*What a great topic. Nice photos, too.
https://www.wired.com/rawfile/2013/03/dillon-marsh-invasive-species/
"With the rapid and lucrative growth in the smartphone industry, we’re always told that the world is in our hands. But the infrastructure of that world is not always as seamless as we would like. A sprawling web of infrastructure, made up of towers, buried fiber optics and orbiting satellites, sometimes encroaches in garish and inconvenient ways.
"South African photographer Dillon Marsh‘s compact photo series (all 12 Invasive Species images featured here) is a meditation on the weird, and small, variations of design in tree cellphone towers.

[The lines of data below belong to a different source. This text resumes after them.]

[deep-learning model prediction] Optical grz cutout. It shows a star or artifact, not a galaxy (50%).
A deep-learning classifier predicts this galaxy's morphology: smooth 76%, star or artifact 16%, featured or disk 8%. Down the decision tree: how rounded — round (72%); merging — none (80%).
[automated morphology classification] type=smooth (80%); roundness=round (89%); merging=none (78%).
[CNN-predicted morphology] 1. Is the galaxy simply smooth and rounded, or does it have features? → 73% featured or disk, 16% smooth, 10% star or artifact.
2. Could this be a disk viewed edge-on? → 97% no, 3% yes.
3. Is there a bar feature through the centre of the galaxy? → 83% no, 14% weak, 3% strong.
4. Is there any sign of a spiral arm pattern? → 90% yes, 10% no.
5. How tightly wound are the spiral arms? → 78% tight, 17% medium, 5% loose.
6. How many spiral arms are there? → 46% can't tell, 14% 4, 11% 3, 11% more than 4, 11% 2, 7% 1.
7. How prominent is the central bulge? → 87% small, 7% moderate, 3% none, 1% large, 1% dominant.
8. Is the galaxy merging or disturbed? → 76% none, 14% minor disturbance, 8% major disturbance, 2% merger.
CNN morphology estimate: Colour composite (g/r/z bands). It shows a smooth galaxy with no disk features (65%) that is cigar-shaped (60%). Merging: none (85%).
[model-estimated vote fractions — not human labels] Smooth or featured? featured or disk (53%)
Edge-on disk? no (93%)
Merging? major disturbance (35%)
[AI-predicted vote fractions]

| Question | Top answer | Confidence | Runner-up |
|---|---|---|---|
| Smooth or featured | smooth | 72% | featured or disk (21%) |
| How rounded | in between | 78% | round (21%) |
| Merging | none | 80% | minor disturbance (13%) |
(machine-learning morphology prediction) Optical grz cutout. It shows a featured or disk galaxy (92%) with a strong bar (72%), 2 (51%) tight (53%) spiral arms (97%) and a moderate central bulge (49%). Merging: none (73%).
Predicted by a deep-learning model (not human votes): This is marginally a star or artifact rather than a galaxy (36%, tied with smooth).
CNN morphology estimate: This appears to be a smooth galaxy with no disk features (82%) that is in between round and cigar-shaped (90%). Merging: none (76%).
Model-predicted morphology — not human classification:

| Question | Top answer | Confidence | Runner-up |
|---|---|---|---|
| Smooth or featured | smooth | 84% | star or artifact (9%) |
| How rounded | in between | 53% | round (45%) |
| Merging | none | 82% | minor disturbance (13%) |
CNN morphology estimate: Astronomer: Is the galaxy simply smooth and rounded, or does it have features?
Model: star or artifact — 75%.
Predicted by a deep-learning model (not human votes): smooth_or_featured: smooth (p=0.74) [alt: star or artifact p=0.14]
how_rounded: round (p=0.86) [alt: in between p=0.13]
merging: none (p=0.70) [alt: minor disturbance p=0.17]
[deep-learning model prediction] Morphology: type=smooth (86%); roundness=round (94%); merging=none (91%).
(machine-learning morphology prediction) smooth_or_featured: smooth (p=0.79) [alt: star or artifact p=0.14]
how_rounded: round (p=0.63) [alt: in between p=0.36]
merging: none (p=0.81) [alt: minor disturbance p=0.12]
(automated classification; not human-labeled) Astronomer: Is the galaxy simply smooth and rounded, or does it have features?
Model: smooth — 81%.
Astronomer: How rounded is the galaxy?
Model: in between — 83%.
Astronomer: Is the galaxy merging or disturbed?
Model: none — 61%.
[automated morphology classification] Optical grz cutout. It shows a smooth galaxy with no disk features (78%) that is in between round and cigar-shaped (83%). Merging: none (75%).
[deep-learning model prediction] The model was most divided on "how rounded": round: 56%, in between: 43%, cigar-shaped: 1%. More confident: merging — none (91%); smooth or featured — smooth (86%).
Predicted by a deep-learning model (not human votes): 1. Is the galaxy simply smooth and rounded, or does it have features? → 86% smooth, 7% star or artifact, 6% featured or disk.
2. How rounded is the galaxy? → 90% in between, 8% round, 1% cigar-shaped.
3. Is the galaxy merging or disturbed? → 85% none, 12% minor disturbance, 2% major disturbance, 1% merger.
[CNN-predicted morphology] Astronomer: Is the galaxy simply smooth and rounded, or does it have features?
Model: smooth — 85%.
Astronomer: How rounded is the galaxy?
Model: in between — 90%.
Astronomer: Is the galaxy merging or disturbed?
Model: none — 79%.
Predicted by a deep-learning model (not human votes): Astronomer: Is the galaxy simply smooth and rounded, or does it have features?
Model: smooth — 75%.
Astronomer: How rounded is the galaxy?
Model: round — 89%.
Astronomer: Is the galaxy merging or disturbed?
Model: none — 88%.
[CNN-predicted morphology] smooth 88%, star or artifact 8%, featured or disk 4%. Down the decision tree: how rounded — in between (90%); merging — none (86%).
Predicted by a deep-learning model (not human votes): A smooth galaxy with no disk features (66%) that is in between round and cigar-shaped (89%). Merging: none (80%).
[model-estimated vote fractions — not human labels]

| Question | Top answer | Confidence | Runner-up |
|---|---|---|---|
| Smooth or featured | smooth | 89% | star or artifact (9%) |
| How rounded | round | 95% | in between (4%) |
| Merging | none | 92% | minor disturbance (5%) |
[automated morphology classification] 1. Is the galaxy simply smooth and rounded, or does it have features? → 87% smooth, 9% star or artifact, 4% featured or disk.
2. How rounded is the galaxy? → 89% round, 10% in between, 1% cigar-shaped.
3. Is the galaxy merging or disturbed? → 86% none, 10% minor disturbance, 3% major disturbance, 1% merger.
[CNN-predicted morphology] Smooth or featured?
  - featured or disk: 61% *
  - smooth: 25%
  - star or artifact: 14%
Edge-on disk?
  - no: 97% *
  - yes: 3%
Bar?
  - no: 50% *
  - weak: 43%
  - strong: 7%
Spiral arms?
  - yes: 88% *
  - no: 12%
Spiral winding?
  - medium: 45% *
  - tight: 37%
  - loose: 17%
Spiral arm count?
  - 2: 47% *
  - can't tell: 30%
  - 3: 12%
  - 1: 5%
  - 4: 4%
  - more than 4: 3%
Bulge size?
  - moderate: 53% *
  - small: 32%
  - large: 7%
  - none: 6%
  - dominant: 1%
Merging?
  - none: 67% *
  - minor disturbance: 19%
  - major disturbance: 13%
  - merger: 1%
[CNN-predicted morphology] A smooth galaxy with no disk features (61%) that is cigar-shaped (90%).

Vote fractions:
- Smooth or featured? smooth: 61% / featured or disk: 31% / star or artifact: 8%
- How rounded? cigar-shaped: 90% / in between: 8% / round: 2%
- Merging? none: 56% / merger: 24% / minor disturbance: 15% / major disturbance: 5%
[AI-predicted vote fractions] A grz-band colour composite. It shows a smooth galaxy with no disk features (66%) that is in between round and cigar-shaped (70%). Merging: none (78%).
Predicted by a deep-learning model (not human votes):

" “In certain cases the disguised towers might not be noticed,” says Marsh. “But then an undisguised tower might not have been noticed either.”
"An important chapter in the history of tree-shaped cellphone towers was written in South Africa. In the mid-’90s, Ivo Branislav Lazic (who worked for a telecommunications service company called Brolaz Projects) and his colleague Aubrey Trevor Thomas were commissioned by Vodacom to solve the visual pollution problem cellphones presented.
"Lazic and Thomas came up with the world’s first palm tree cellphone tower. The Palm Pole Tower, made from non-toxic plastics, was installed in Cape Town in 1996...."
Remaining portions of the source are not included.